Zu Deutschland unterhält Beatrix seit langem enge Beziehungen, nicht nur wegen der familiären Bindungen des Hauses Oranien-Nassau. Sie war das erste Staatsoberhaupt, das 1991 dem wiedervereinten Deutschland einen Staatsbesuch abstattete. Damals fuhr Moderator Hape Kerkeling verkleidet als Beatrix vor Schloss Bellevue vor und schrieb damit Fernsehgeschichte. Zwei Jahrzehnte später führte der 50. Staatsbesuch die niederländische Regentin erneut nach Berlin; Sachsen und Nordrhein-Westfalen waren weitere Stationen.

Königsreich feiert 200-jähriges Bestehen

Auch 2013 versprach ein straffes Programm: Nach zehnjährigem Umbau sollte die Königin das Rijksmuseum Amsterdam am 13. April wieder eröffnen, das Nationalmusem der Niederlande schlechthin. Das Rijksmusem erwarb vor zwei Jahren das pinkfarbene Porträt der Regentin, das Andy Warhol für seine Serie "Vier regierende Königinnen" 1984 malte. Im benachbarten Stedelijk Museum hängt seit September unter dem Titel "H.M." ein Beatrix-Porträt des flämischen Malers Luc Tuymans.

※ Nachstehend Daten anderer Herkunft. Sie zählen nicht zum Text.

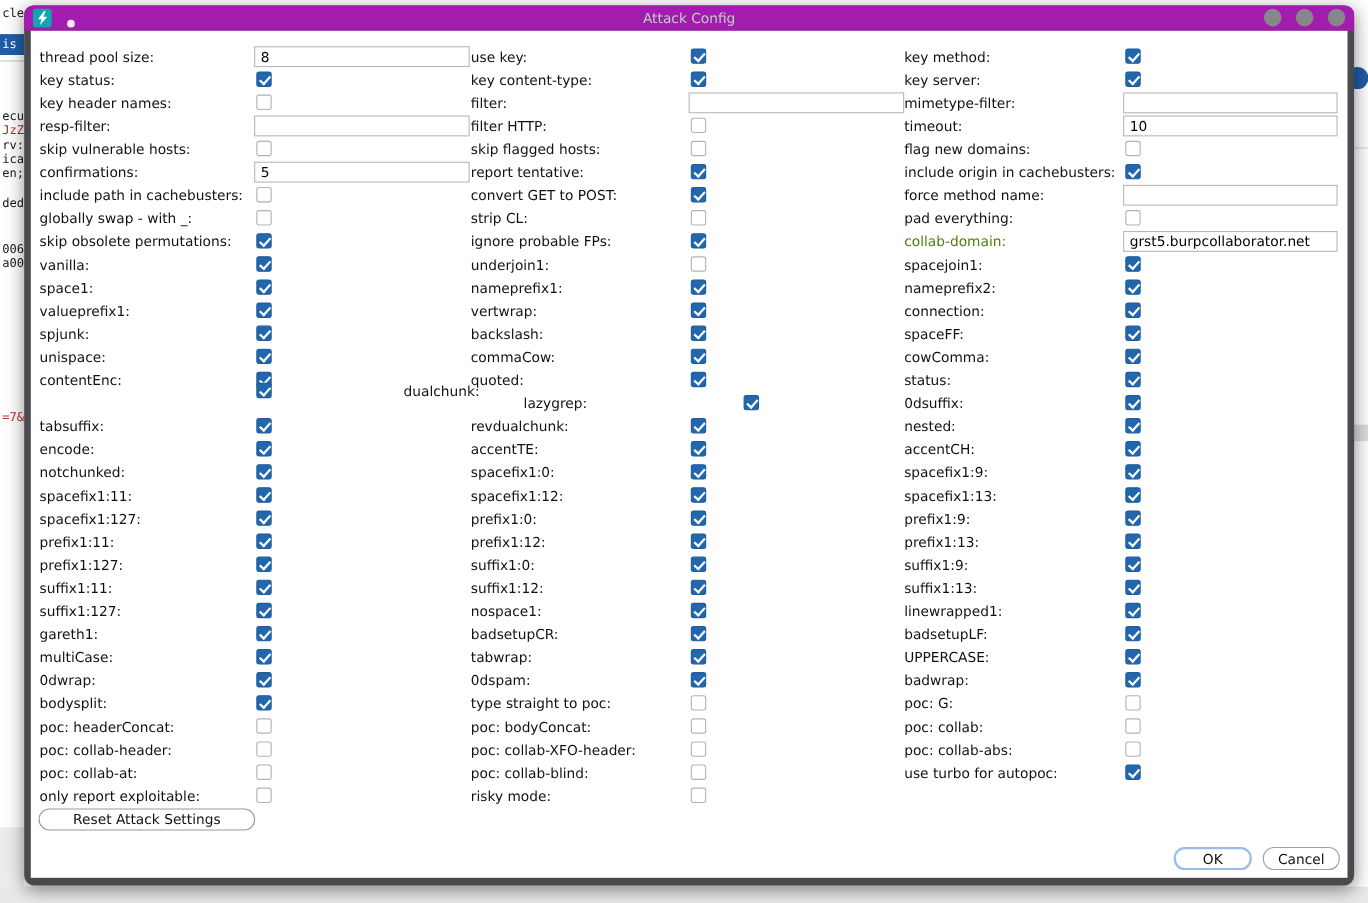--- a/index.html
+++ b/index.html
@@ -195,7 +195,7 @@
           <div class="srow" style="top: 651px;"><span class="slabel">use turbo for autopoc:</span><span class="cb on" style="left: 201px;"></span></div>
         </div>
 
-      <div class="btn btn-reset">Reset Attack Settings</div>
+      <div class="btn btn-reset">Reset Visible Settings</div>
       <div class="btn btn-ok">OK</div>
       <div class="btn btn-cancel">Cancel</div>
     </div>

Am 30. Oktober schließlich beginnen die Feierlichkeiten zum 200-jährigen Bestehen des Königsreichs der Niederlande. Beatrix, die vor fast 33 Jahren den Thron bestieg, wird diesen Zeremonien nicht mehr als Staatsoberhaupt vorstehen. Doch sie hält bereits einen Rekord als der älteste regierende Monarch in der niederländischen Geschichte.